According to Webster’s and Latham’s Johnson’s Dictionaries the word “charge” means the exercise of “custody or care” over a person or thing. It is a responsibility’. (see Words and Phrases legally defined, Volume 1: A-C, Third, Edition, 1988 by John B. Saunders at 244). In legal parlance, it means a liability in equity. In Burlinson v Hall [1884] UKLawRpKQB 324; (1884) 12 QBD 347, DC, Day J. at 350, said,
“A charge differs altogether from a mortgage. By a charge the title is not transferred, but the person creating the charge merely says that out of a particular fund he will discharge a particular debt. But a charge differs from an assignment. A charge on a debt confers rights on the person to whom the charge is given to have it enforced by assignment -not by action against the debtor, but by proceedings against the person who created the charge to assign the debt”.

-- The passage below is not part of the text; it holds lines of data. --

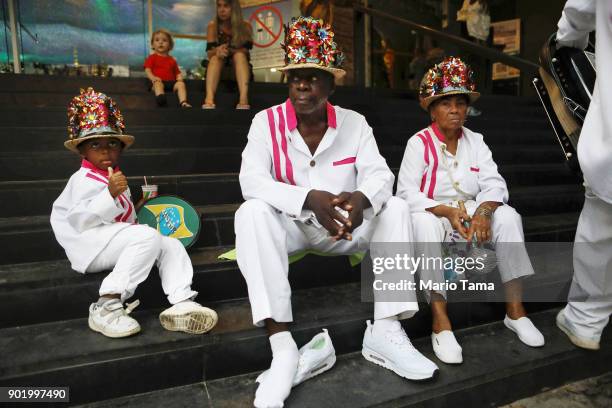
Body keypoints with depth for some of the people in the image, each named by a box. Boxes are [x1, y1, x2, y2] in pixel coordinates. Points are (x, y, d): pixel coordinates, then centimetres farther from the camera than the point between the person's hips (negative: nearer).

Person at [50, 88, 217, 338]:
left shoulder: (115, 178, 19)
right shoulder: (84, 180, -10)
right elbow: (80, 221, -22)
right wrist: (110, 194, -30)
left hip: (115, 239, 9)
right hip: (90, 246, -9)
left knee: (172, 244, -5)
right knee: (148, 237, -31)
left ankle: (182, 303, -23)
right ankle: (107, 307, -28)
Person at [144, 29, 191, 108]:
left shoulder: (172, 59, 27)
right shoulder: (151, 58, 17)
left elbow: (177, 72, 23)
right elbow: (148, 70, 4)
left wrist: (180, 78, -3)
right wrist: (153, 78, -20)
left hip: (171, 82, 3)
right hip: (158, 81, -3)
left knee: (181, 84, -25)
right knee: (158, 83, -37)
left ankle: (183, 102, -45)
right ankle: (160, 98, -67)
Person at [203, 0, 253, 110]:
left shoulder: (245, 26, -5)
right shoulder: (212, 26, -3)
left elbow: (245, 51, -14)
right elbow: (209, 52, -10)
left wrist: (228, 50, -33)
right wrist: (217, 50, -34)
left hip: (239, 66, 0)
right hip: (217, 68, 1)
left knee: (239, 55, -29)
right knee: (216, 57, -29)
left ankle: (244, 98, -52)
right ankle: (209, 99, -55)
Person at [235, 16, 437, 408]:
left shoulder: (354, 122, -1)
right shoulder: (266, 121, -8)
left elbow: (379, 173, -12)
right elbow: (251, 179, -23)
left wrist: (361, 197, -38)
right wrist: (310, 198, -39)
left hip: (344, 228, 2)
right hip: (290, 226, -2)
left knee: (396, 208, -19)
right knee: (252, 212, -32)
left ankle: (385, 332, -19)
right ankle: (282, 347, -34)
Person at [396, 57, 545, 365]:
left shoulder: (475, 141, 7)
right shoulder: (419, 143, -7)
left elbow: (494, 184, -4)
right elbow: (406, 193, -17)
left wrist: (483, 212, -26)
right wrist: (447, 212, -29)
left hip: (470, 211, 5)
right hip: (431, 214, -4)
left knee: (508, 215, -21)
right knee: (423, 224, -37)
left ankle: (515, 308, -14)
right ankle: (440, 320, -36)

In the case of Re Price, ex p Tinning (1931) 26 Tas. LR 158, CJ Nicholls at 160 said,
“The words “charge” and “lien” are often interchangeable. The quality of each... is that, so far as is necessary, it appropriates or sets aside some particular property, real or personal, by making a deduction from the absolute ownership of it in favour of someone who is given by law, or by agreement, will or otherwise, the right to resort to the property to satisfy or discharge some obligation. They add to the right in personam a limited right in rem”.

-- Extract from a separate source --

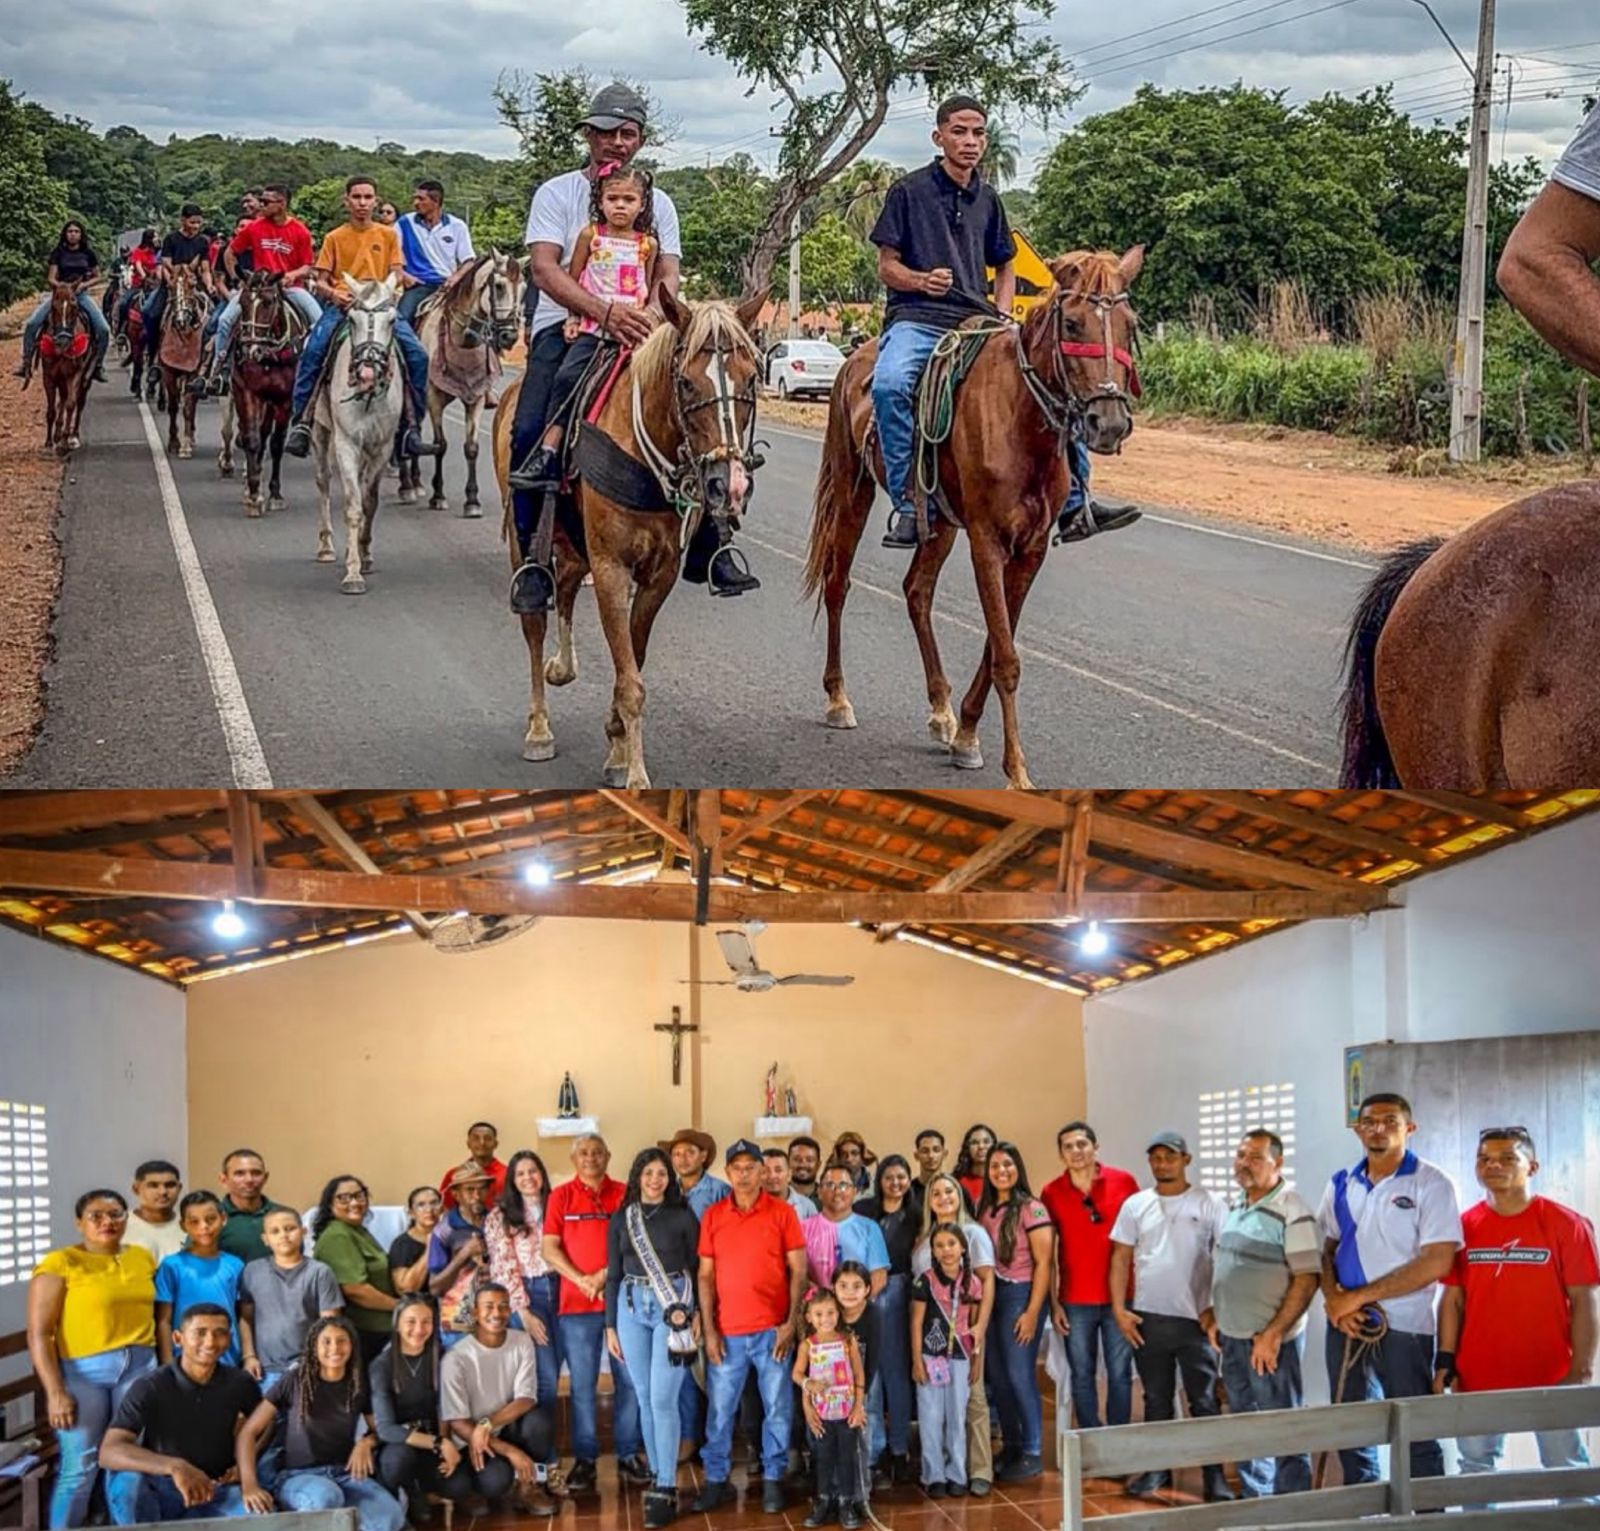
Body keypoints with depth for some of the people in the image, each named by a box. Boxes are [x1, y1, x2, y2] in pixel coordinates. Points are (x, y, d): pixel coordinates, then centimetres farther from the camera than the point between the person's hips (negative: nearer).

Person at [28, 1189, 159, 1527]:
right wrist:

A charge in equity is therefore a right of the creditor to be paid out of the property of whatever description that is charged as security for a debt that is owing to the creditor without claiming absolute title or possession of such property. Yet another statement of the same effect was made in London County and Westminister Bank v Tompkins [1918] 1 K.B. 515. At page 528 Banks, L. J. said,
... “Another class of security which includes “equitable charges” and equitable assignments, where there is appropriation of property for the discharge of a debt or engagement without giving the creditor either an absolute or special property in the subject of the security. The transaction does not pass either an absolute or special property to the creditor or any right of possession, but only a right of realization by judicial process in the case of non-payment of the debt. And of this class “a charge” is where property is expressly or constructively made liable or specially appropriated to the discharge of a burden; no debt is implied, but a right of realization by judicial process is conferred“...

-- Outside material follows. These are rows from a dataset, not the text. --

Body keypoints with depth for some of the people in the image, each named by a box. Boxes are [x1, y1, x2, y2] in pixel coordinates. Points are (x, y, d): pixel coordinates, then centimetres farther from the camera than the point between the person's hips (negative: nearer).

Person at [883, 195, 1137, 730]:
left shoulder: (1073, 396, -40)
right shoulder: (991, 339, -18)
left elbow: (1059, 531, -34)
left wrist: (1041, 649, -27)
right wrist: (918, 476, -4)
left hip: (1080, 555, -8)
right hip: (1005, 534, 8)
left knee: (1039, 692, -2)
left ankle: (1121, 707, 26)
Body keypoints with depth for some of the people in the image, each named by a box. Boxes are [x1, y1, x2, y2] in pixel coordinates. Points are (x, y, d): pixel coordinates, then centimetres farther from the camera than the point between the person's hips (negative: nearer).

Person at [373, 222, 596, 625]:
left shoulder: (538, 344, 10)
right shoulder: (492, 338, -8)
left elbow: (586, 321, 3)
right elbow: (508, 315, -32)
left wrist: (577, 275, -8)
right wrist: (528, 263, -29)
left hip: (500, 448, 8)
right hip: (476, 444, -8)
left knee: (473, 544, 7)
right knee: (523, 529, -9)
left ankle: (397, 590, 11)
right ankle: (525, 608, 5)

Applied in this case would mean the Government paying out of the Consolidated Fund the debts the Government owes to the Plaintiffs. In view of the fact that the Defendant did file his defence with the leave of the Court at the hearing unopposed by Mr. Sullivan, leave of the Court under Order 29, rule 14 of the High Court Rules is no longer necessary. I would instead apply Order 14 rule 1(a) of the High Court Rules. The affidavit filed by Mr. Marahare on 7th March 2002 has satisfied Order 14, 1(a) above of the High Court Rules. In this regard the affidavit filed by Mr. Deve on 22nd March 2002 discloses no defence that can be said to be a good defence. I therefore agree with the Motion filed by the Plaintiffs and grant it in the terms sought in that Motion. The Plaintiffs’ application is therefore granted.